## Your instructions
For this exercise, transcribe all the entries exactly as given and omit the images.

## Provided data

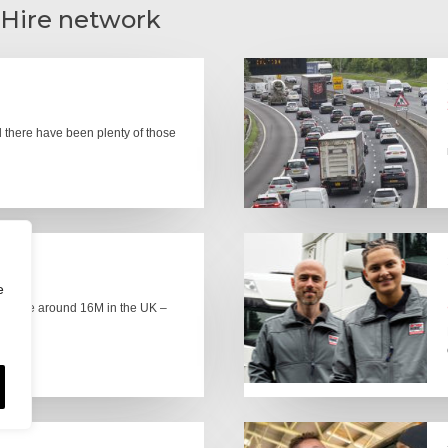
 Hire network
there have been plenty of those
e
here are around 16M in the UK –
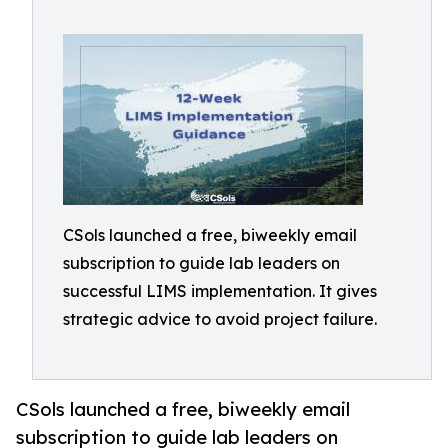
CSols launched a free, biweekly email
subscription to guide lab leaders on
successful LIMS implementation. It gives
strategic advice to avoid project failure.
CSols launched a free, biweekly email
subscription to guide lab leaders on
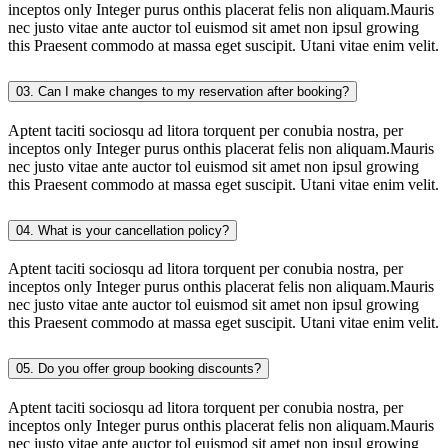
inceptos only Integer purus onthis placerat felis non aliquam.Mauris
nec justo vitae ante auctor tol euismod sit amet non ipsul growing
this Praesent commodo at massa eget suscipit. Utani vitae enim velit.
03. Can I make changes to my reservation after booking?
Aptent taciti sociosqu ad litora torquent per conubia nostra, per
inceptos only Integer purus onthis placerat felis non aliquam.Mauris
nec justo vitae ante auctor tol euismod sit amet non ipsul growing
this Praesent commodo at massa eget suscipit. Utani vitae enim velit.
04. What is your cancellation policy?
Aptent taciti sociosqu ad litora torquent per conubia nostra, per
inceptos only Integer purus onthis placerat felis non aliquam.Mauris
nec justo vitae ante auctor tol euismod sit amet non ipsul growing
this Praesent commodo at massa eget suscipit. Utani vitae enim velit.
05. Do you offer group booking discounts?
Aptent taciti sociosqu ad litora torquent per conubia nostra, per
inceptos only Integer purus onthis placerat felis non aliquam.Mauris
nec justo vitae ante auctor tol euismod sit amet non ipsul growing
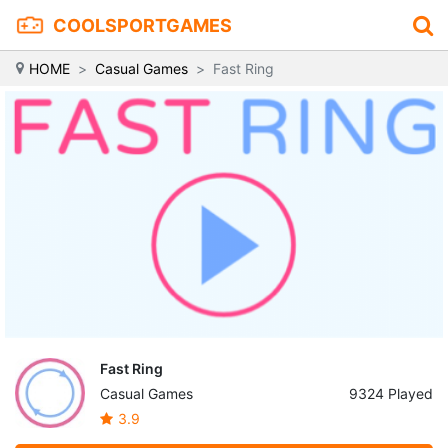
COOLSPORTGAMES
HOME
Casual Games
Fast Ring
Fast Ring
Casual Games
9324 Played
3.9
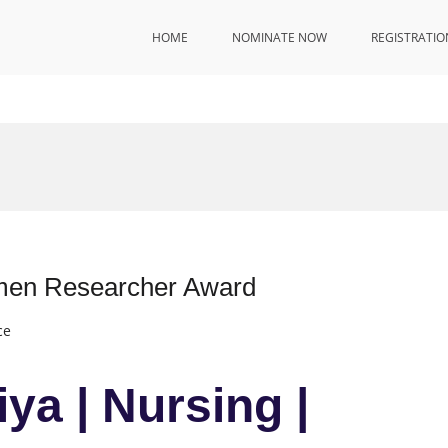
HOME
NOMINATE NOW
REGISTRATIO
omen Researcher Award
ce
iya | Nursing |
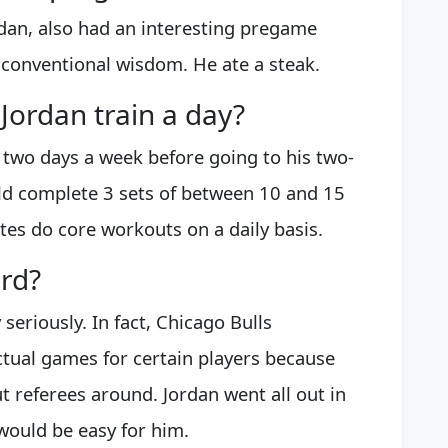
an, also had an interesting pregame
d conventional wisdom. He ate a steak.
Jordan train a day?
two days a week before going to his two-
ld complete 3 sets of between 10 and 15
tes do core workouts on a daily basis.
ard?
seriously. In fact, Chicago Bulls
ctual games for certain players because
 referees around. Jordan went all out in
would be easy for him.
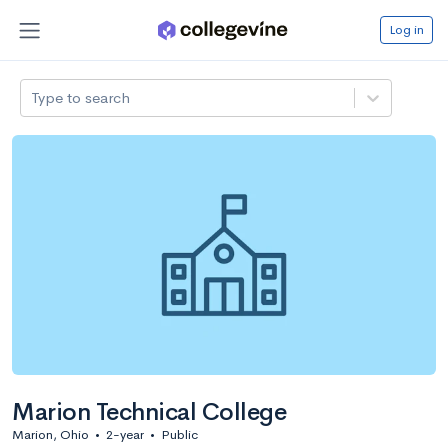
Log in
Type to search
Marion Technical College
Marion, Ohio
•
2-year
•
Public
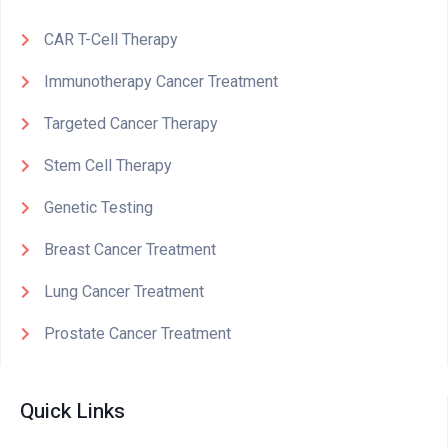
CAR T-Cell Therapy
Immunotherapy Cancer Treatment
Targeted Cancer Therapy
Stem Cell Therapy
Genetic Testing
Breast Cancer Treatment
Lung Cancer Treatment
Prostate Cancer Treatment
Quick Links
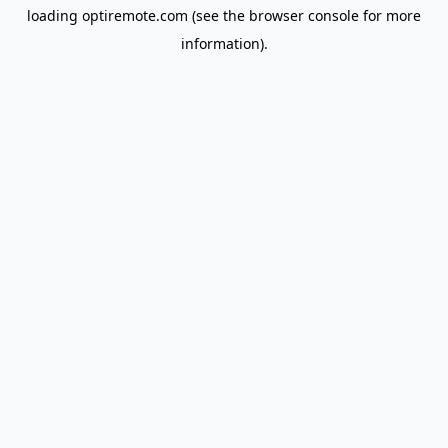
loading
optiremote.com
(see the
browser console
for more
information).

## Written answer
 Hire network
there have been plenty of those
e
here are around 16M in the UK –
CSols launched a free, biweekly email
subscription to guide lab leaders on
successful LIMS implementation. It gives
strategic advice to avoid project failure.
CSols launched a free, biweekly email
subscription to guide lab leaders on
inceptos only Integer purus onthis placerat felis non aliquam.Mauris
nec justo vitae ante auctor tol euismod sit amet non ipsul growing
this Praesent commodo at massa eget suscipit. Utani vitae enim velit.
03. Can I make changes to my reservation after booking?
Aptent taciti sociosqu ad litora torquent per conubia nostra, per
inceptos only Integer purus onthis placerat felis non aliquam.Mauris
nec justo vitae ante auctor tol euismod sit amet non ipsul growing
this Praesent commodo at massa eget suscipit. Utani vitae enim velit.
04. What is your cancellation policy?
Aptent taciti sociosqu ad litora torquent per conubia nostra, per
inceptos only Integer purus onthis placerat felis non aliquam.Mauris
nec justo vitae ante auctor tol euismod sit amet non ipsul growing
this Praesent commodo at massa eget suscipit. Utani vitae enim velit.
05. Do you offer group booking discounts?
Aptent taciti sociosqu ad litora torquent per conubia nostra, per
inceptos only Integer purus onthis placerat felis non aliquam.Mauris
nec justo vitae ante auctor tol euismod sit amet non ipsul growing
COOLSPORTGAMES
HOME
Casual Games
Fast Ring
Fast Ring
Casual Games
9324 Played
3.9
HOME
NOMINATE NOW
REGISTRATIO
omen Researcher Award
ce
iya | Nursing |
an, also had an interesting pregame
d conventional wisdom. He ate a steak.
Jordan train a day?
two days a week before going to his two-
ld complete 3 sets of between 10 and 15
tes do core workouts on a daily basis.
ard?
seriously. In fact, Chicago Bulls
ctual games for certain players because
 referees around. Jordan went all out in
would be easy for him.
Log in
Type to search
Marion Technical College
Marion, Ohio
•
2-year
•
Public
CAR T-Cell Therapy
Immunotherapy Cancer Treatment
Targeted Cancer Therapy
Stem Cell Therapy
Genetic Testing
Breast Cancer Treatment
Lung Cancer Treatment
Prostate Cancer Treatment
Quick Links
loading
optiremote.com
(see the
browser console
for more
information).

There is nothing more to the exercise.